Рыков потешался над «свободной выпивкой» — тогда только что, в угоду этой самой «массе», отменили все ограничения на продажу водки и стали выпускать по дешевой цене маленькие «мерзавчики», тотчас получившие в народе название «рыковка». Предсовнаркома сам был не чужд этой пагубной страсти и радостно шутил на любимую тему. Сталин молча слушал и его, мотая на ус и терпеливо ожидая иных времен. Коллонтай не раз имела возможность встретиться с ним в кулуарах. Он был с ней очень мил, про тот — «сверхсекретный» — документ не спросил, и она, разумеется, не напомнила тоже.

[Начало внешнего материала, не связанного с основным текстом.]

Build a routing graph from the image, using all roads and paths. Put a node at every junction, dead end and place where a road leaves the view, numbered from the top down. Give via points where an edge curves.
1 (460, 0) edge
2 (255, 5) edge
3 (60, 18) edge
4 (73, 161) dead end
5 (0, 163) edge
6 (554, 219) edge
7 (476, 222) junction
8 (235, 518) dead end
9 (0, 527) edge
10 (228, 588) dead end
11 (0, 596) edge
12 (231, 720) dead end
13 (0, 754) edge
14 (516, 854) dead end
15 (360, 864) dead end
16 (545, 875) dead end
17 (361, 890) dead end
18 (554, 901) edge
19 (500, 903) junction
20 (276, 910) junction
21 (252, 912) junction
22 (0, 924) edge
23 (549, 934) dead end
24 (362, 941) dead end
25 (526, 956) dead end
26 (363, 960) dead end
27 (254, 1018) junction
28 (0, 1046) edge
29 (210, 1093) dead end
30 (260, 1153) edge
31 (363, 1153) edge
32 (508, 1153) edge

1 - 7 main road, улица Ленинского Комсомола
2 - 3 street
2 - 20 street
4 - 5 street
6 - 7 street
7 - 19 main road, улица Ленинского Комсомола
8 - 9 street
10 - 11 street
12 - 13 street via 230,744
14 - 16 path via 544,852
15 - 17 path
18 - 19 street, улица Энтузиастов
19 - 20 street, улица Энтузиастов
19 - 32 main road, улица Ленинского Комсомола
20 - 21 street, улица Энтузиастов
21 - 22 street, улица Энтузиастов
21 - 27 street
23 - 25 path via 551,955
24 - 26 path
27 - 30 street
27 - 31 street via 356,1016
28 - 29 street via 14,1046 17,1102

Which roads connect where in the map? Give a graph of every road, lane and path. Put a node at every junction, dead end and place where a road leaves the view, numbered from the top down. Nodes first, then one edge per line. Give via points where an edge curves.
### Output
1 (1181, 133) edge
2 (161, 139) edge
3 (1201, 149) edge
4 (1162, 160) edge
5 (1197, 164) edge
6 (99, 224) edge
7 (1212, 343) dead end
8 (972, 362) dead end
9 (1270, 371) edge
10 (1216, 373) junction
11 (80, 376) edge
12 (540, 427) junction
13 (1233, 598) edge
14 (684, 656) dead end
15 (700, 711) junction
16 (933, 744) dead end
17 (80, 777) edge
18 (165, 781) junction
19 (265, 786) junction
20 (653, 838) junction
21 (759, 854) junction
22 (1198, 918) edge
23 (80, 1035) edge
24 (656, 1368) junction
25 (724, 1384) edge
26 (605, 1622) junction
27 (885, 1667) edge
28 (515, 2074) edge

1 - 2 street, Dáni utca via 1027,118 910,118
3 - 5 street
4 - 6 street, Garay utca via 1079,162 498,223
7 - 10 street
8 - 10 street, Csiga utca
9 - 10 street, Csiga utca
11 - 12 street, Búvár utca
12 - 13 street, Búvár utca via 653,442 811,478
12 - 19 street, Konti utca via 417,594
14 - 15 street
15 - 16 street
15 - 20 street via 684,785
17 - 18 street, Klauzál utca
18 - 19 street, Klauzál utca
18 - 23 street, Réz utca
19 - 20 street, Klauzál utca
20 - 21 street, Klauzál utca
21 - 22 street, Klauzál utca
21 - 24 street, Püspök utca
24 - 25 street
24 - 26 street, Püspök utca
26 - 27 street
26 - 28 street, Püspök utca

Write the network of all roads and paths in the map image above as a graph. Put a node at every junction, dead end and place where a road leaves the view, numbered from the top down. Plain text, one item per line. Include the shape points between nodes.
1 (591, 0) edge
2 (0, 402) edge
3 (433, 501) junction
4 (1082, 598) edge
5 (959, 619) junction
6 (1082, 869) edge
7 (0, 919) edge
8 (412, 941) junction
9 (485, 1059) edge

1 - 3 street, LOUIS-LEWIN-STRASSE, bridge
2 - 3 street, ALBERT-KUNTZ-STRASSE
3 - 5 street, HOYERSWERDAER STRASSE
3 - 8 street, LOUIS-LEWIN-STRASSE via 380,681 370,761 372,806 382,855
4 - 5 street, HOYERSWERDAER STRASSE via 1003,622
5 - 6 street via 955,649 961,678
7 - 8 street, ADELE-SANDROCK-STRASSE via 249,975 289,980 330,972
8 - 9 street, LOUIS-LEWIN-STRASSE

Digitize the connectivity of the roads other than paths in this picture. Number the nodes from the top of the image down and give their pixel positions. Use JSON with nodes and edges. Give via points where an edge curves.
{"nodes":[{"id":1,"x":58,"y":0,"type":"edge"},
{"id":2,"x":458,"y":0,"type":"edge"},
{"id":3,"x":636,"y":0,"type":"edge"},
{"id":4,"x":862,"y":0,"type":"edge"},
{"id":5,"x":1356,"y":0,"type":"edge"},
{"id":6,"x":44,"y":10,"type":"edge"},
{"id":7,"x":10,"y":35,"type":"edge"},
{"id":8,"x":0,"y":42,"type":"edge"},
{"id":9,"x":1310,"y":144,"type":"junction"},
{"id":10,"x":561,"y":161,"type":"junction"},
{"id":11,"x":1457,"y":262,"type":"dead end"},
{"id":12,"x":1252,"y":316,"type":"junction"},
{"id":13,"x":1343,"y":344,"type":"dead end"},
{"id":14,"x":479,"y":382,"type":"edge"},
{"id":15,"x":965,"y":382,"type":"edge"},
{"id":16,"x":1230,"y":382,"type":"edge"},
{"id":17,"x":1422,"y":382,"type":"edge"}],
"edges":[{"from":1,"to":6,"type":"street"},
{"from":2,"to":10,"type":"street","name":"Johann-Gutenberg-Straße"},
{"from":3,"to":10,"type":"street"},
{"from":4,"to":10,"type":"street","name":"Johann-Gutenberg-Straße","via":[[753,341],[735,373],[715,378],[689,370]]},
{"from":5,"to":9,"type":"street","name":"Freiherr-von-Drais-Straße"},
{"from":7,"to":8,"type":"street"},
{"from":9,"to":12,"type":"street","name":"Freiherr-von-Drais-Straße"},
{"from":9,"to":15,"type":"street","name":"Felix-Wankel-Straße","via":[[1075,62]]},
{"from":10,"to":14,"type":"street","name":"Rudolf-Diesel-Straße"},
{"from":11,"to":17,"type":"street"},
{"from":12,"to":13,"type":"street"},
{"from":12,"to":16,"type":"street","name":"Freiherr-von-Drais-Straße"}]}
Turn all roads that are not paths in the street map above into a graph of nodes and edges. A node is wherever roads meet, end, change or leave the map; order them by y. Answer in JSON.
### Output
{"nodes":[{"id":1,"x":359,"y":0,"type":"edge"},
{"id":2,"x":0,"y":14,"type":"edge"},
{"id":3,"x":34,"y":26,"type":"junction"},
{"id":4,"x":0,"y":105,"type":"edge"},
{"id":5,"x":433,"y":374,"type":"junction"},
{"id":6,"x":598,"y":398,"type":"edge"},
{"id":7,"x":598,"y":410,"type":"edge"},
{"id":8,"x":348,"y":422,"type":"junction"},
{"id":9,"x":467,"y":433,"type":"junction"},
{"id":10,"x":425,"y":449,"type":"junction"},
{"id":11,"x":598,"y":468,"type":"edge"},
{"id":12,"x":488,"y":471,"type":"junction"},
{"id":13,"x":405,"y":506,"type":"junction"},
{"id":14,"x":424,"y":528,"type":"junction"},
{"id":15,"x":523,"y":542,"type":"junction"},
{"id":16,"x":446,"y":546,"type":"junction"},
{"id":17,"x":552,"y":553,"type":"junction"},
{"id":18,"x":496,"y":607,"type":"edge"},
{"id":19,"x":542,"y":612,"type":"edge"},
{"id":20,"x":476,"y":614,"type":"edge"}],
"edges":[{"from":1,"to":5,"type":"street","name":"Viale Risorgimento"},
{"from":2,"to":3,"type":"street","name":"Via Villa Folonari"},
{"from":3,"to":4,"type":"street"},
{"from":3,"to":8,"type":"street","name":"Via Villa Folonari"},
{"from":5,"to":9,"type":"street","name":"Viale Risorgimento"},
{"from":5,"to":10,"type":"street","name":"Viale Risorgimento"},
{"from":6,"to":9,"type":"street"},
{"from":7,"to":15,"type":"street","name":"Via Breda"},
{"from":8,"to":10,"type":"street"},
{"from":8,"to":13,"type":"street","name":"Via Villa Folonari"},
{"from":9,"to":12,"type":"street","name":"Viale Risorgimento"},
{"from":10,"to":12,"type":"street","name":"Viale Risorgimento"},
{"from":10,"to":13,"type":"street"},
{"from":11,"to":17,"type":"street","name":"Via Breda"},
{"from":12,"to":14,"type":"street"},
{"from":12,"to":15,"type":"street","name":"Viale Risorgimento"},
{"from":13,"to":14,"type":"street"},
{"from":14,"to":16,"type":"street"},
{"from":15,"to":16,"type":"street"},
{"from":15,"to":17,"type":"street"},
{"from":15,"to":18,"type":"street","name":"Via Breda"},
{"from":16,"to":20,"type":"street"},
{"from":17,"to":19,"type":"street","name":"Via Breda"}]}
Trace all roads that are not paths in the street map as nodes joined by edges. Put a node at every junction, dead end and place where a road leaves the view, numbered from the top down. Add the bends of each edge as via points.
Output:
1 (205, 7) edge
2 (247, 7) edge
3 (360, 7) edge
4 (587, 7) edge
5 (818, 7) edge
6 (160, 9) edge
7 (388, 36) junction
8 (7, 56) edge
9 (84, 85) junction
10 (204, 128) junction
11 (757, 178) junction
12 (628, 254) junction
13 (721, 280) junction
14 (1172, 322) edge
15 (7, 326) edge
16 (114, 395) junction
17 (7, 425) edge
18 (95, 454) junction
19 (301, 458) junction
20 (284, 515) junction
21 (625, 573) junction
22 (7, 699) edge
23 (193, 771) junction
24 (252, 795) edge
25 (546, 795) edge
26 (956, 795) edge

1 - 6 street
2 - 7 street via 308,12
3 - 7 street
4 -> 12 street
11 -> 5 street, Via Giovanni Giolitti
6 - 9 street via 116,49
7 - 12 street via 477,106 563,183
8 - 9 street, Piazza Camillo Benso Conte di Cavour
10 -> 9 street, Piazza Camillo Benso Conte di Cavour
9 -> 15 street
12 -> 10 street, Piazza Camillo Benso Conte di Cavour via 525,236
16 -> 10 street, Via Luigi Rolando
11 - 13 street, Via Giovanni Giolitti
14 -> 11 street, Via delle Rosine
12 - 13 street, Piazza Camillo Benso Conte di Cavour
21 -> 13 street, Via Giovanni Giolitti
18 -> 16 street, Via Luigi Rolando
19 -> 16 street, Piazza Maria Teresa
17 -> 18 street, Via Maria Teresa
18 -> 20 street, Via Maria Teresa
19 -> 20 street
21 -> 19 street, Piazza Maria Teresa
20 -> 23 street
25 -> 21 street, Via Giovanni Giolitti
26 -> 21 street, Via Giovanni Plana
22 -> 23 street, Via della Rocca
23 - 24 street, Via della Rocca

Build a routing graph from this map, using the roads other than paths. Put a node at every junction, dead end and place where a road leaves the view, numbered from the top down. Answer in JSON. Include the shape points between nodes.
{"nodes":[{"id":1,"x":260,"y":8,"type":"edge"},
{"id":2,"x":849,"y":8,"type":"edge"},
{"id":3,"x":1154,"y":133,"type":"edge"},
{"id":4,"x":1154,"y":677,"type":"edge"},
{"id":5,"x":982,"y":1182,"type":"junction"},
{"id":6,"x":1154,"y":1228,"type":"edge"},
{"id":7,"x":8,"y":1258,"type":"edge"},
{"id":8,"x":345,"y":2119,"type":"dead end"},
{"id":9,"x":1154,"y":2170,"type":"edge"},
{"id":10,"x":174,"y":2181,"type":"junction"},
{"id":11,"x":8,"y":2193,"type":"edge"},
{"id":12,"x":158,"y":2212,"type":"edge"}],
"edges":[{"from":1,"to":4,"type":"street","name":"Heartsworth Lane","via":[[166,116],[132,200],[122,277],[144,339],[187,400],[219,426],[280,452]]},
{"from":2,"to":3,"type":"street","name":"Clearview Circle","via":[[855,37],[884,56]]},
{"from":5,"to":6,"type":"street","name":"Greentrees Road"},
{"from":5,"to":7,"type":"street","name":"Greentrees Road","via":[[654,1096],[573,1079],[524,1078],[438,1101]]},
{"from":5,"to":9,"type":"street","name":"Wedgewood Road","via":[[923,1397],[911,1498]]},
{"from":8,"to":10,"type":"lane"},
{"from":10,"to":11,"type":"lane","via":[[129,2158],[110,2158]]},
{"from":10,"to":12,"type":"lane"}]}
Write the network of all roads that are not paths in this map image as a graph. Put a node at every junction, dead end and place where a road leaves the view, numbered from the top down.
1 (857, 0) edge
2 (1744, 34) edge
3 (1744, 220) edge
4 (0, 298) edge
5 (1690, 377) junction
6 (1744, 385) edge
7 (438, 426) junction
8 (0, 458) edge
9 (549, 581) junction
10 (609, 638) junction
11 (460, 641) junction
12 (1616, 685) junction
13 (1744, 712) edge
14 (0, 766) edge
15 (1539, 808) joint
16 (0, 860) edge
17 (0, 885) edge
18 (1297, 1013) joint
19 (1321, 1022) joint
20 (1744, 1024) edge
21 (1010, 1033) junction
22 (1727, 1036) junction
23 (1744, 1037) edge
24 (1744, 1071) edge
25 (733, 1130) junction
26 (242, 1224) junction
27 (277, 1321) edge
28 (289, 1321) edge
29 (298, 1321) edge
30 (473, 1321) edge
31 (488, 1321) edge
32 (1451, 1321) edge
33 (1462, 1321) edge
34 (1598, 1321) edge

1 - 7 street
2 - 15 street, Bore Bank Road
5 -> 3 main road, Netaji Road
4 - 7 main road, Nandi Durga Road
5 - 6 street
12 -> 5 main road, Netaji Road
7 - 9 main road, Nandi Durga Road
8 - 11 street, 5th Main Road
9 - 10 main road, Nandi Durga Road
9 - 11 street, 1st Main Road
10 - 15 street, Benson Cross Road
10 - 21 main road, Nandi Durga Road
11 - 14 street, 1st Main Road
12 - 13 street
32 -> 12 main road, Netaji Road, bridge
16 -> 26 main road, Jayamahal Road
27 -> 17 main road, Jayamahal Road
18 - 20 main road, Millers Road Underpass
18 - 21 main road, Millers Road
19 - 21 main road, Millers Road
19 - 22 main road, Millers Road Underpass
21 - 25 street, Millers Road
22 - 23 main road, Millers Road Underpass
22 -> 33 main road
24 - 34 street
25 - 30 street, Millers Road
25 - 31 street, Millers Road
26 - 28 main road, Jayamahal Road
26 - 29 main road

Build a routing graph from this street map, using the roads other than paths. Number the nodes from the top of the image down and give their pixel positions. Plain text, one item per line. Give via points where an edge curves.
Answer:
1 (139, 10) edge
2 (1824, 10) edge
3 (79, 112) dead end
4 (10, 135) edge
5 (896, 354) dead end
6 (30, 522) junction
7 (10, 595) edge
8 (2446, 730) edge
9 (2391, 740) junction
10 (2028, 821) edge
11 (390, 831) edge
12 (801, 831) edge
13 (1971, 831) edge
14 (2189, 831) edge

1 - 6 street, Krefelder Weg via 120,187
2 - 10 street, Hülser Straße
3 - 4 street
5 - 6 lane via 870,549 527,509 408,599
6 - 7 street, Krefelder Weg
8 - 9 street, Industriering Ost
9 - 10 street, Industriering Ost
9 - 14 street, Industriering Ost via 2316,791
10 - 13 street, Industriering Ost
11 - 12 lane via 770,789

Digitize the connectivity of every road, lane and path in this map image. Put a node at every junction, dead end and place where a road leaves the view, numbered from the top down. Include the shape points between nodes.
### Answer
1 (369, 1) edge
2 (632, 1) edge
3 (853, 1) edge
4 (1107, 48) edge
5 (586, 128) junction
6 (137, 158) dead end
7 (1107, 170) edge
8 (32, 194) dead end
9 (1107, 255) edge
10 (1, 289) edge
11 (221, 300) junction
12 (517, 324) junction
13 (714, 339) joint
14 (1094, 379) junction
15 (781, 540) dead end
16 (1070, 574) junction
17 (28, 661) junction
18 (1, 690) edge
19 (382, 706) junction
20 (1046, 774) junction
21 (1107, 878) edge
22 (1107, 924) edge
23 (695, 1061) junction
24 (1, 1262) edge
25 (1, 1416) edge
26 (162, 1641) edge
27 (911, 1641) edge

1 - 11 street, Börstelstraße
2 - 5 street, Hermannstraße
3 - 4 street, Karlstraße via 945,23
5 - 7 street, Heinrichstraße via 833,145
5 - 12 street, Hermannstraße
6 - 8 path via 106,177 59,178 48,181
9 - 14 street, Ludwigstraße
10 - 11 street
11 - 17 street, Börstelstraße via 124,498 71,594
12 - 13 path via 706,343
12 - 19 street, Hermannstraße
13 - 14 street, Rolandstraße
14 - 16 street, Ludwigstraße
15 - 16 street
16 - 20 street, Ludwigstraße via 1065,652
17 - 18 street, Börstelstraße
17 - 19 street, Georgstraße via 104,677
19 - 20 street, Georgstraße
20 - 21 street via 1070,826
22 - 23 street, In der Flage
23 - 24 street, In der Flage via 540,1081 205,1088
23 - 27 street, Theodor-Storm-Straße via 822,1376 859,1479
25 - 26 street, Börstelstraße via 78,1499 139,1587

Крупская позвала ее в гости — впервые с тех пор, как все они вернулись из эмиграции: ведь Коллонтай у Ульяновых дома не была ни разу ни в Петрограде, ни в Москве. На самом видном месте стояли в гостиной портреты Ленина и Инессы — рядом, повернутые друг к другу. Крупская перехватила взгляд Коллонтай: «Инесса — самый близкий друг». Не добавила только чей: его или обоих… Но Крупская-то знала, что Коллонтай знает, что… Впрочем, никакой надобности в уточнениях не было. Ни у хозяйки, ни у гостьи.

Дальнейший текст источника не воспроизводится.